> TO DO: Turn the lines of the records below, from the line with "va_arg() произведет результат-мусор." to the line with "Recent work by", into a numbered list. Include both of those lines and leave out any blank lines.

Saved data entries:
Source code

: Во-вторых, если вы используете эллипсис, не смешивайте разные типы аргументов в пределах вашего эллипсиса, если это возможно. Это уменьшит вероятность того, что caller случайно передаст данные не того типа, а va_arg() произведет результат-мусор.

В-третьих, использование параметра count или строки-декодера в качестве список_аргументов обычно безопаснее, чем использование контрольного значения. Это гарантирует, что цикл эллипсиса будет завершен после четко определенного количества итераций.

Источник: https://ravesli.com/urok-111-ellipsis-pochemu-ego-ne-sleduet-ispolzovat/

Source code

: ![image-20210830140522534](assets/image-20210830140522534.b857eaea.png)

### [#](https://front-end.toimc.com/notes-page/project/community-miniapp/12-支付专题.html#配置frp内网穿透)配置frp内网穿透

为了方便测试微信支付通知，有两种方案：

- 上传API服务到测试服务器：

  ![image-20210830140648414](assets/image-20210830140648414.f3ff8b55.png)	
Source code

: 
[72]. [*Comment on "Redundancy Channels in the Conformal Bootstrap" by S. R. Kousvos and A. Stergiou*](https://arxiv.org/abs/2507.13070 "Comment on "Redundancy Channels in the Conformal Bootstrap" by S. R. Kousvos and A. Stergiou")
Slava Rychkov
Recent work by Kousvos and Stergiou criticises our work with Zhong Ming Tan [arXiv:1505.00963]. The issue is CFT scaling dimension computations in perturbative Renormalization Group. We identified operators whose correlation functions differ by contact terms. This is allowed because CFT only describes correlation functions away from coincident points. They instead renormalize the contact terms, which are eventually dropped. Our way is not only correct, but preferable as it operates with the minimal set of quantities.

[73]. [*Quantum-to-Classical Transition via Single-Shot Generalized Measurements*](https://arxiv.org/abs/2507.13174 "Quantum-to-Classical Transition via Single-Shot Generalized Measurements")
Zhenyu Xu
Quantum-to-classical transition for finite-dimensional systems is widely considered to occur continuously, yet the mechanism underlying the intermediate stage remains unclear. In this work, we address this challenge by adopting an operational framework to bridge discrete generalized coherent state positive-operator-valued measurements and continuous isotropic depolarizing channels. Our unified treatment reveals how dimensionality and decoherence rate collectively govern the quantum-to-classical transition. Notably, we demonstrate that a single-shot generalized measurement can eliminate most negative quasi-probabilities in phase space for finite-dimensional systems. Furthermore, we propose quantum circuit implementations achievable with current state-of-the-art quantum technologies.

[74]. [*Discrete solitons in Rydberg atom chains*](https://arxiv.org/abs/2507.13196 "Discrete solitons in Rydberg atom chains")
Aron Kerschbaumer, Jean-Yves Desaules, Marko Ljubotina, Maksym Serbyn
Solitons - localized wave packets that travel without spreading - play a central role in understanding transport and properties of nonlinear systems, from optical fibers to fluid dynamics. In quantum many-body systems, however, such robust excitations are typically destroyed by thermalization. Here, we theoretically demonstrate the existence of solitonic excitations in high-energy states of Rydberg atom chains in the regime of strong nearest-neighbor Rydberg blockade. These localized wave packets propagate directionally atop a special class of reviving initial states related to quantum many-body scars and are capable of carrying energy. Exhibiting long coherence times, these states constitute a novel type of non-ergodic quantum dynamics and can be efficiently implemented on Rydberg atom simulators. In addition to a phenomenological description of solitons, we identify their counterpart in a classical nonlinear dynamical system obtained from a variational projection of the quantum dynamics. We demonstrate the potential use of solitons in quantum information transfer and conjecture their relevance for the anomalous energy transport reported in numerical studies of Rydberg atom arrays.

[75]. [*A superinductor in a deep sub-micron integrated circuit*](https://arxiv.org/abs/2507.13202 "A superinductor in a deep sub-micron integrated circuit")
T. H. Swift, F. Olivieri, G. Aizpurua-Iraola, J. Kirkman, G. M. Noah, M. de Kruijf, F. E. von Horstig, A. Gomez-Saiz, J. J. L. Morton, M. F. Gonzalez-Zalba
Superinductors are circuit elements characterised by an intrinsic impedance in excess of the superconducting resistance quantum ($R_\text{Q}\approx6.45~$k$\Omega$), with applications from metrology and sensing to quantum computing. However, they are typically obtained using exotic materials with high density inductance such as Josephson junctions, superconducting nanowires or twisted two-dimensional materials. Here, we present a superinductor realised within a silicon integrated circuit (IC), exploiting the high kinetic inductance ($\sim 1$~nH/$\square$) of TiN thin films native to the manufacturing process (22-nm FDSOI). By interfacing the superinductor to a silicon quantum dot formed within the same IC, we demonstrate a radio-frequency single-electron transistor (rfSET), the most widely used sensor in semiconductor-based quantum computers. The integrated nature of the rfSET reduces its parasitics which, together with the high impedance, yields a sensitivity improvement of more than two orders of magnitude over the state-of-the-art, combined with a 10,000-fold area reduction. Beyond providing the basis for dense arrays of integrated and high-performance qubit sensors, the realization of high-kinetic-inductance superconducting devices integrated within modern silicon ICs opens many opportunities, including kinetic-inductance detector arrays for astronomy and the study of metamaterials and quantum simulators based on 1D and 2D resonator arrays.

> FINISHED EXERCISE:
1. : Во-вторых, если вы используете эллипсис, не смешивайте разные типы аргументов в пределах вашего эллипсиса, если это возможно. Это уменьшит вероятность того, что caller случайно передаст данные не того типа, а va_arg() произведет результат-мусор.
2. В-третьих, использование параметра count или строки-декодера в качестве список_аргументов обычно безопаснее, чем использование контрольного значения. Это гарантирует, что цикл эллипсиса будет завершен после четко определенного количества итераций.
3. Источник: https://ravesli.com/urok-111-ellipsis-pochemu-ego-ne-sleduet-ispolzovat/
4. Source code
5. : ![image-20210830140522534](assets/image-20210830140522534.b857eaea.png)
6. ### [#](https://front-end.toimc.com/notes-page/project/community-miniapp/12-支付专题.html#配置frp内网穿透)配置frp内网穿透
7. 为了方便测试微信支付通知，有两种方案：
8. - 上传API服务到测试服务器：
9.   ![image-20210830140648414](assets/image-20210830140648414.f3ff8b55.png)	
10. Source code
11. : 
12. [72]. [*Comment on "Redundancy Channels in the Conformal Bootstrap" by S. R. Kousvos and A. Stergiou*](https://arxiv.org/abs/2507.13070 "Comment on "Redundancy Channels in the Conformal Bootstrap" by S. R. Kousvos and A. Stergiou")
13. Slava Rychkov
14. Recent work by Kousvos and Stergiou criticises our work with Zhong Ming Tan [arXiv:1505.00963]. The issue is CFT scaling dimension computations in perturbative Renormalization Group. We identified operators whose correlation functions differ by contact terms. This is allowed because CFT only describes correlation functions away from coincident points. They instead renormalize the contact terms, which are eventually dropped. Our way is not only correct, but preferable as it operates with the minimal set of quantities.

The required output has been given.